Copy the lines below, beginning with the one that contains "thumb mcp: (555, 497)" and continuing through the final line, exactly as written and with no other lines.

=== PROVIDED INFORMATION ===

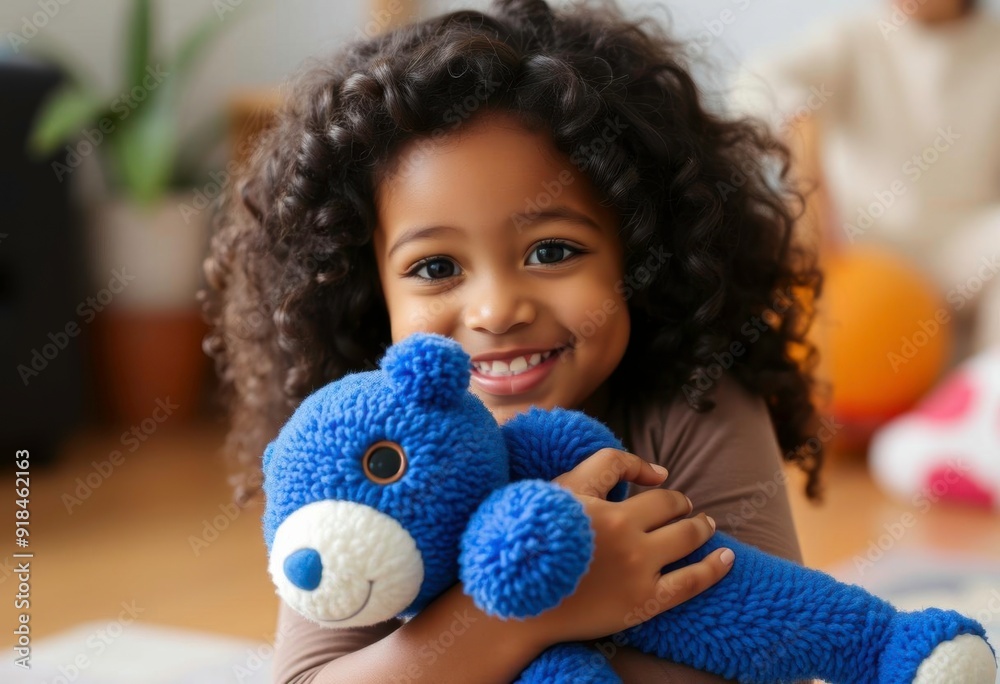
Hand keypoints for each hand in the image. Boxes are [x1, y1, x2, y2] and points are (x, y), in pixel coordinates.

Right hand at [528, 449, 733, 644]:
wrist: (518, 607)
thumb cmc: (532, 548)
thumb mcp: (555, 497)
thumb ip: (601, 471)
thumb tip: (659, 472)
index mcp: (598, 503)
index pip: (630, 470)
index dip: (646, 472)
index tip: (657, 480)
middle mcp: (623, 531)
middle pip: (670, 505)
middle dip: (680, 504)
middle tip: (685, 508)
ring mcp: (637, 567)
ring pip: (687, 536)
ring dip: (701, 526)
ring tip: (706, 526)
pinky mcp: (644, 601)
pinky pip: (692, 581)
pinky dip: (715, 567)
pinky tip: (726, 559)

===

- **RESPONSE FOR THIS EXERCISE**:
thumb mcp: (555, 497)
thumb ip: (601, 471)
thumb tip: (659, 472)
index mcp: (598, 503)
index pip: (630, 470)
index dip: (646, 472)
index tip: (657, 480)
middle mcp: (623, 531)
middle pip: (670, 505)
middle dip: (680, 504)
middle tip: (685, 508)
ring mcp: (637, 567)
ring pip: (687, 536)
ring dip: (701, 526)
ring tip: (706, 526)
pinky mcp: (644, 601)
pinky pip: (692, 581)
pinky dip: (715, 567)
pinky tip: (726, 559)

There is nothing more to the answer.